Welcome to your American Gods recap! There’s a lot to get through, so let’s dive right on in.
**Be forewarned, aside from [SPOILERS] there will be descriptions of some graphic stuff. I’m doing my best to keep it clean, but this is not family friendly Sunday night viewing.**
American Gods opens with our first “Coming To America” sequence, set in 813, with a small band of Vikings arriving on the shores of the New World–where they are immediately nailed with arrows from unseen Native Americans. A lack of wind leaves them stranded on the beach, where they decide some sacrifices must be made to the “All Father” (aka Odin) to return home. So naturally, after carving a wooden idol of their god, they all gouge out one of their eyes with a red hot blade, but still, the wind doesn’t pick up. So the next step is a human sacrifice. When that STILL doesn’t kick any wind from Odin, they remember he is a war god. So they go to war against each other in a scene so bloody, it could put Game of Thrones to shame. But hey, the wind returns! The Vikings leave, never to speak of the horrible place they visited again. At least, until Leif Eriksen arrives over a hundred years later.
We then move on to meet Shadow Moon (Ricky Whittle), working out in the prison yard with his cellmate, Low Key Lyesmith (Jonathan Tucker) spotting him. They’re talking about gallows and gallows humor when Shadow admits he’s “not superstitious” but he feels like an axe is hanging over his head, even though he only has a few days left in prison. Later, he catches up with his wife Laura (Emily Browning) on the phone, where she assures him he’ll be fine, telling him “I love you, puppy” (her nickname for him). She tells him their friend Robbie is coming by, and they say their goodbyes.
Shadow has a dream that starts with seeing Laura lying in a bed, telling him again she loves him. Then he’s walking through a strange forest, covered with bones and skulls. He approaches a large tree in the center that begins to grab at him, as a noose falls from one of the branches.

He’s awoken by a guard, who brings him into an office to tell him that Laura has died in a car accident and he will be released early for her funeral. He exits jail in a suit, with storm clouds gathering over head.
After being dropped off in town, Shadow is at the airport, getting the Planes, Trains, and Automobiles treatment from a clerk at the counter, as he tries to get his ticket changed to get home faster. As he’s about to argue, he flashes back to a conversation with Low Key, about how important it is to treat airport personnel well, lest he get arrested and thrown right back in jail. Shadow takes it as a lesson on behaviors that work in and out of prison. Low Key says no, just don’t piss off people at the airport.
As he leaves a message for Robbie, Shadow spies a befuddled older man at the ticket counter, asking for a first class ticket. The more flustered he gets, the more the clerk complies until he ends up with a first class seat. Once they’re on the plane, Shadow winds up in first class after a seating mix up of his own, but it’s his lucky day as he snags a first class seat next to that befuddled older man, who introduces himself as Mr. Wednesday (Ian McShane).

DATASET EXTRACT

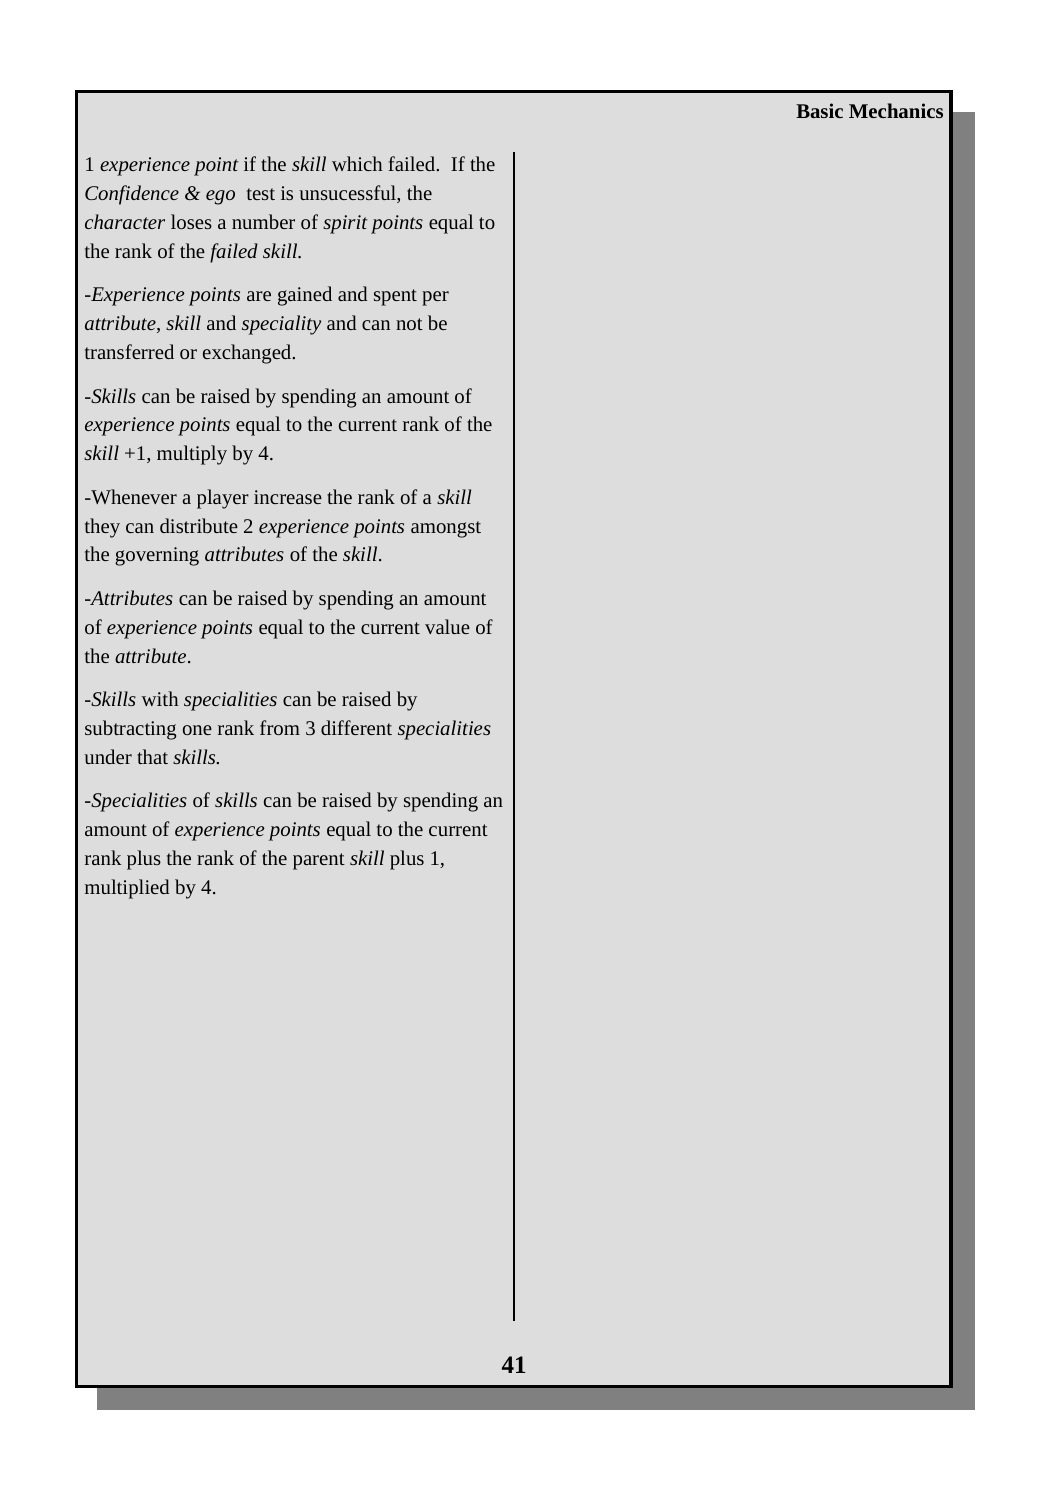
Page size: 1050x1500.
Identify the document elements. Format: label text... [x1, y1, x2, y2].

INSTRUCTIONS TO FOLLOW
Please reproduce, word for word, the passage of the American Gods recap above that opens with the words "As he leaves" and closes with the words "Wednesday (Ian McShane).".

REPLY TO THE TASK
As he leaves a message for Robbie, Shadow spies a befuddled older man at the ticket counter, asking for a first class ticket. The more flustered he gets, the more the clerk complies until he ends up with a first class seat. Once they’re on the plane, Shadow winds up in first class after a seating mix up of his own, but it’s his lucky day as he snags a first class seat next to that befuddled older man, who introduces himself as Mr. Wednesday (Ian McShane).